Sunday, November 28, 2021

Looking Backward

The appearance of a grandchild may have something to do with it, or just the aging process. Either way, with sports I find myself looking increasingly backward than ahead. As for the Bears, can you blame me? Why bother with a bad team full of anonymous players when I can think of bad teams that had the likes of Gayle Sayers and Dick Butkus on them? The Bulls don’t look to be nearly as helpless, yet where are Jerry Sloan and Norm Van Lier, or Bob Love and Tom Boerwinkle? I read The Athletic; hold my nose and look at MLB.com; plow through two sports’ sections daily, all in pursuit of baseball news. Only every story I read of a possible lockout or how much this free-agent shortstop will sign for leaves me feeling slightly more alienated from a game I’ve loved since childhood. Maybe it’s age, and my grandson will see baseball for the sport while being oblivious to the business. I was like that once. I get as much baseball out of eBay as anything.

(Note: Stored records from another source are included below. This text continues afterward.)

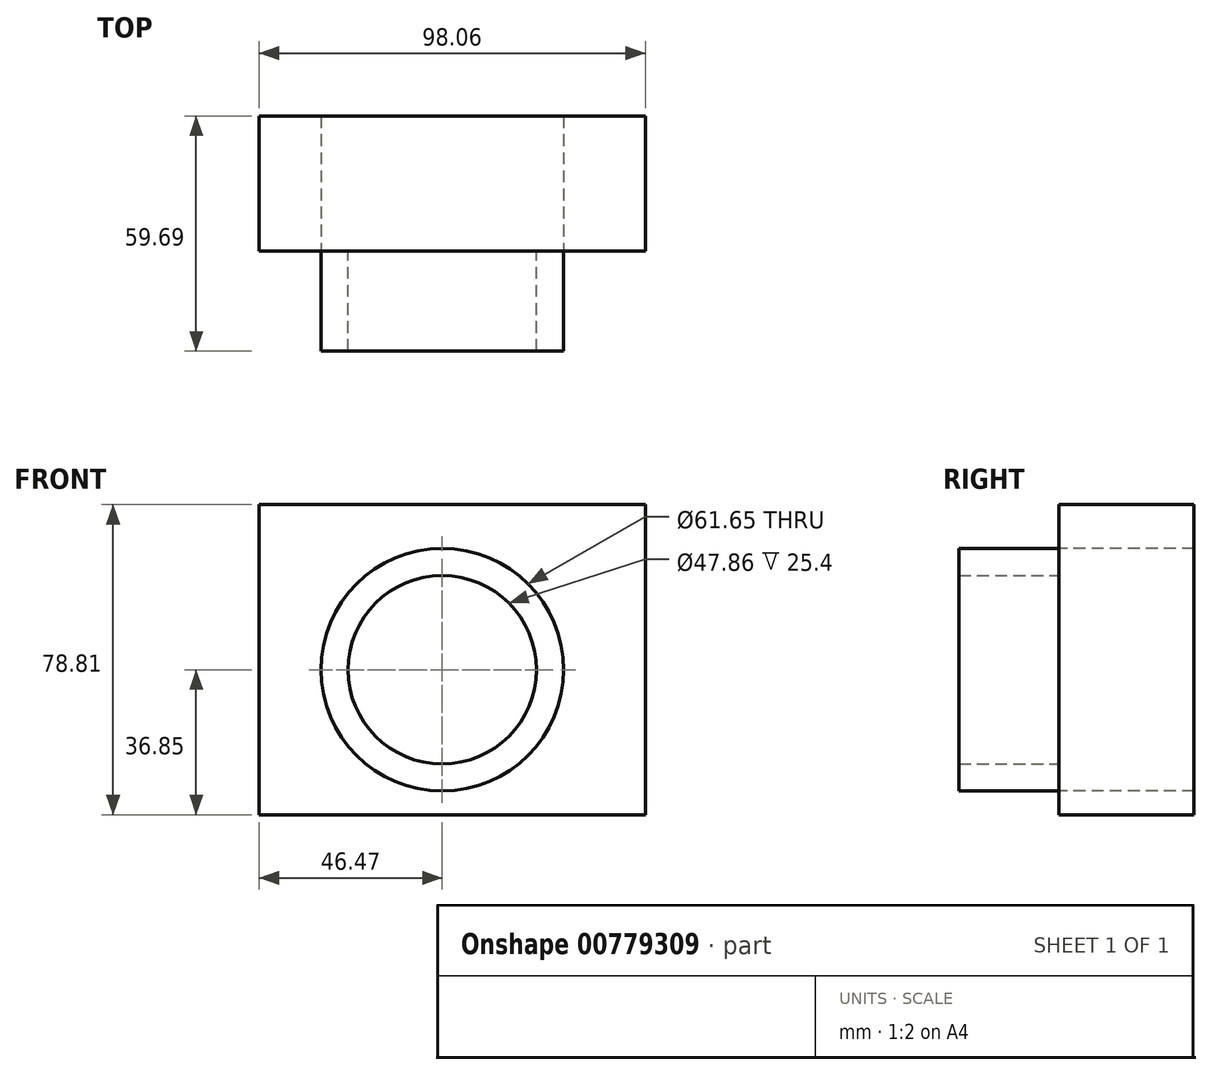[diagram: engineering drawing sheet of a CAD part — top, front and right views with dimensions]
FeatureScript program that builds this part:
annotation { "Feature Type Name" : "Feature", "Feature Type Description" : "" }
export const myFeature = defineFeature(function(context is Context, id is Id, definition is map)
    precondition{}
    {
        {
            var Q0;
            Q0=qCreatedBy(makeId("Front.planeOp"),FACE);
            var sketch = newSketch(context, id + "F0", { "sketchPlane" : qUnion([Q0])});
            skLineSegment(sketch, "E0.bottom", {"start": v(-46.47, 41.96) * mm, "end": v(51.59, 41.96) * mm});
            skLineSegment(sketch, "E0.top", {"start": v(-46.47, -36.85) * mm, "end": v(51.59, -36.85) * mm});
            skLineSegment(sketch, "E0.left", {"start": v(-46.47, 41.96) * mm, "end": v(-46.47, -36.85) * mm});
            skLineSegment(sketch, "E0.right", {"start": v(51.59, 41.96) * mm, "end": v(51.59, -36.85) * mm});
            skCircle(sketch, "E1", {"center": v(0, 0) * mm, "radius": 23.93 * mm});
            skCircle(sketch, "E2", {"center": v(0, 0) * mm, "radius": 30.83 * mm});
            skSolve(sketch);
        }
        {
            var Q0;
            Q0=makeQuery(id+"F0.imprint","IMPRINT",FACE,{"disambiguationData":[TD([[makeQuery(id+"F0.imprint","IMPRINT",EDGE,{"derivedFrom":sQuery(id+"F0.wireOp",EDGE,"E1")}),-1.0]])]});
            extrude(context, id + "F1", {"entities" : qUnion([Q0]), "depth" : 25.4 * mm, "offsetDistance" : 25.4 * mm});
        }
        {
            var Q0;
            Q0=makeQuery(id+"F0.imprint","IMPRINT",FACE,{"disambiguationData":[TD([[makeQuery(id+"F0.imprint","IMPRINT",EDGE,{"derivedFrom":sQuery(id+"F0.wireOp",EDGE,"E0.bottom")}),-1.0]])]});
            extrude(context, id + "F2", {"entities" : qUnion([Q0]), "oppositeDirection" : true, "depth" : 34.3 * mm, "offsetDistance" : 25.4 * mm});
        }
    });
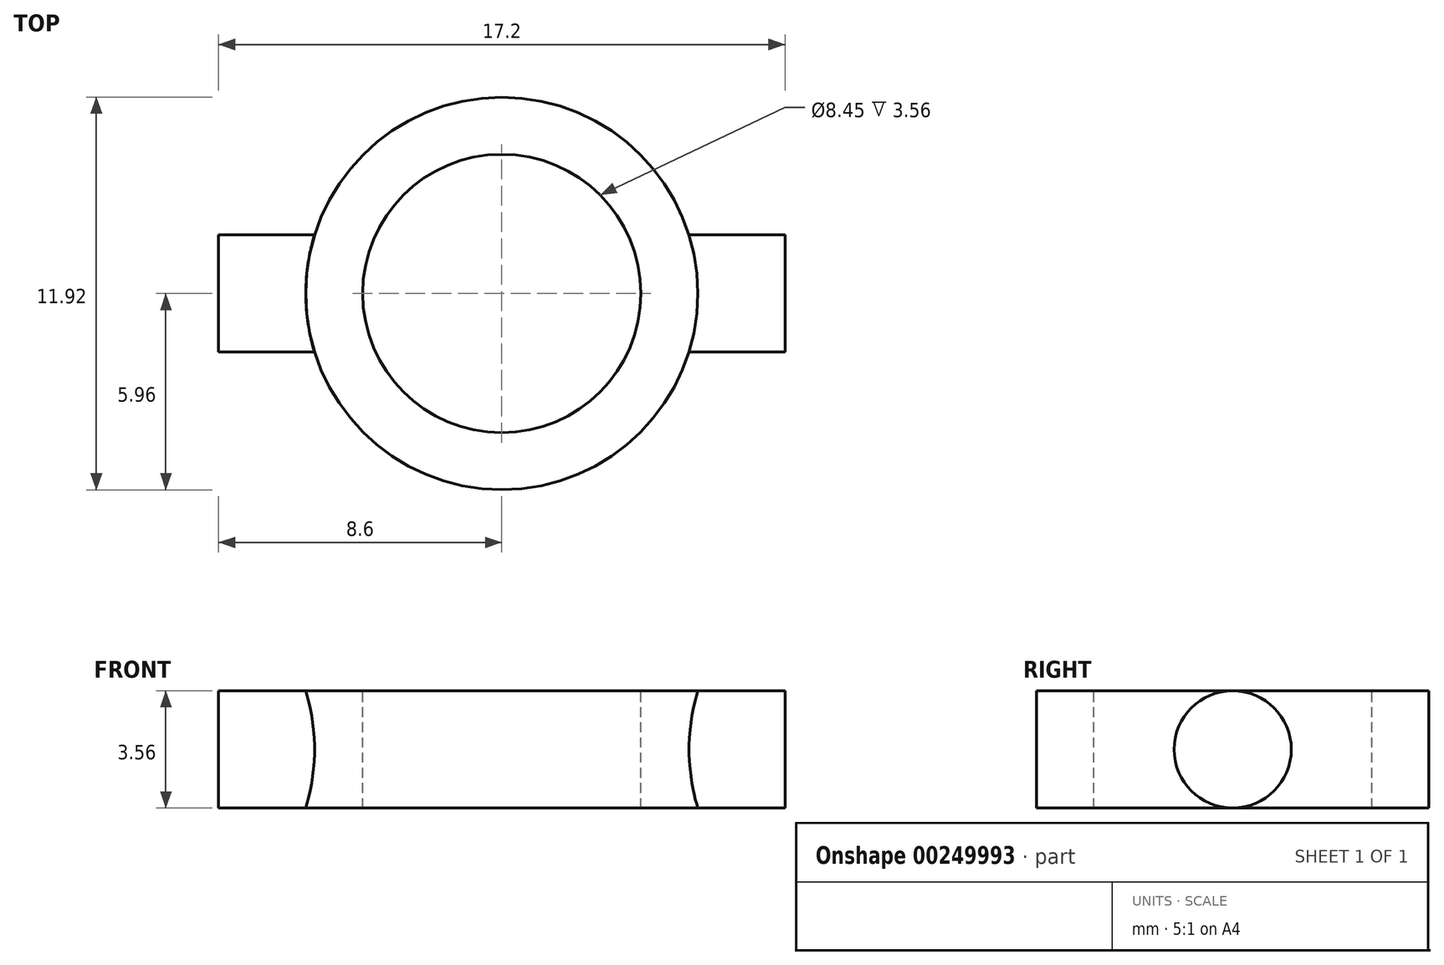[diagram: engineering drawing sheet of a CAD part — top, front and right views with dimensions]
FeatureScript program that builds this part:
annotation { "Feature Type Name" : "Feature", "Feature Type Description" : "" }
export const myFeature = defineFeature(function(context is Context, id is Id, definition is map)
    precondition{}
    {
        {
            var Q0;
            Q0=qCreatedBy(makeId("Right.planeOp"),FACE);
            var sketch = newSketch(context, id + "F0", { "sketchPlane" : qUnion([Q0])});
            skCircle(sketch, "E0", {"center": v(0, 1.78) * mm, "radius": 1.78 * mm});
            skSolve(sketch);
        }
        {
            var Q0;
            Q0 = qSketchRegion(id + "F0", true);
            extrude(context, id + "F1", {"entities" : qUnion([Q0]), "oppositeDirection" : true, "depth" : (17.2 / 2) * mm, "hasSecondDirection" : true, "secondDirectionOppositeDirection" : false, "secondDirectionDepth" : 8.6 * mm});
        }
        {
            var Q0;
            Q0=qCreatedBy(makeId("Top.planeOp"),FACE);
            var sketch = newSketch(context, id + "F2", { "sketchPlane" : qUnion([Q0])});
            skCircle(sketch, "E1", {"center": v(0, 0) * mm, "radius": 5.96 * mm});
            skSolve(sketch);
        }
        {
            var Q0;
            Q0 = qSketchRegion(id + "F2", true);
            extrude(context, id + "F3", {"entities" : qUnion([Q0]), "operationType" : NewBodyOperationType.ADD, "depth" : 3.56 * mm});
        }
        {
            var Q0;
            Q0=makeQuery(id+"F3.opExtrude","CAP_FACE",FACE,{"disambiguationData":[OSD([sQuery(id+"F2.wireOp",EDGE,"E1")])],"isStart":false});
            var sketch = newSketch(context, id + "F4", { "sketchPlane" : qUnion([Q0])});
            skCircle(sketch, "E2", {"center": v(0, 0) * mm, "radius": 4.22 * mm});
            skSolve(sketch);
        }
        {
            var Q0;
            Q0 = qSketchRegion(id + "F4", true);
            extrude(context, id + "F5", {"entities" : qUnion([Q0]), "operationType" : NewBodyOperationType.REMOVE, "oppositeDirection" : true, "depth" : 3.56 * mm});
        }
    });
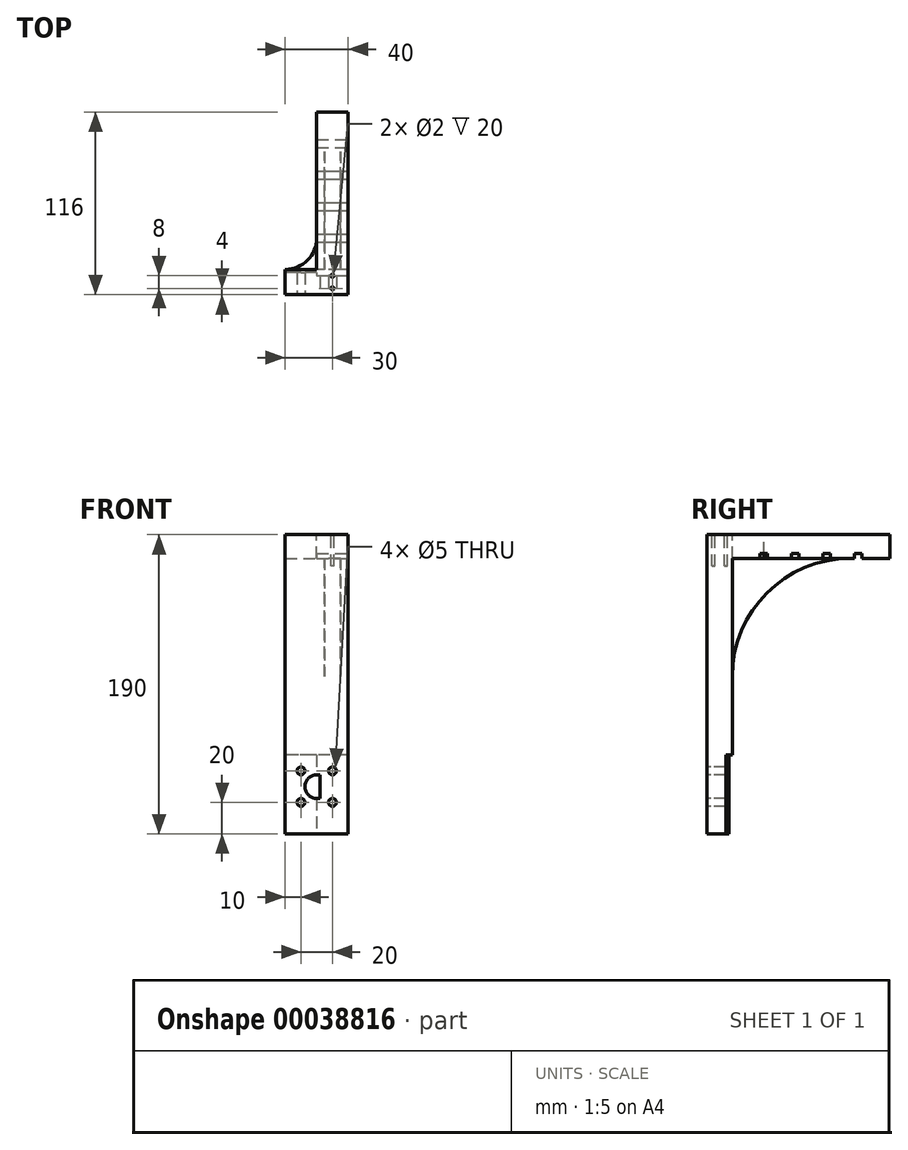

Most every day I check for “White Sox press photos”; “Comiskey Park photo”; “1930s [and 1940s and 1950s] White Sox”; “Moe Berg photo [and Minnie Minoso]”; “White Sox 1962 ticket stub”; and a few other categories. Never once has a labor dispute gotten in the way. A few weeks ago, I bought a negative of Minnie Minoso from 1960; for Christmas, I asked Clare to develop it as an 8”x 10” photo I’ll frame; with luck, he’ll be in the Hall of Fame by then. I also bought a White Sox yearbook from 1954, a year I would’ve been toddling about our South Side bungalow. The Comiskey family still owned the team, and, if you believe Arch Ward—he wrote the copy and was the sportswriter who came up with the idea of the All-Star Game—that team was close to toppling the hated Yankees. I didn’t know Ferris Fain had his own fan club. In Looking Backward, Edward Bellamy wrote the story of a young man who fell asleep one day in the late nineteenth century only to wake up over a hundred years later. Lucky for him all the problems of the world had been solved during his time asleep. I’d be happy to wake up and find the Sox starting a homestand against Casey Stengel and his crew. Until then, there’s eBay.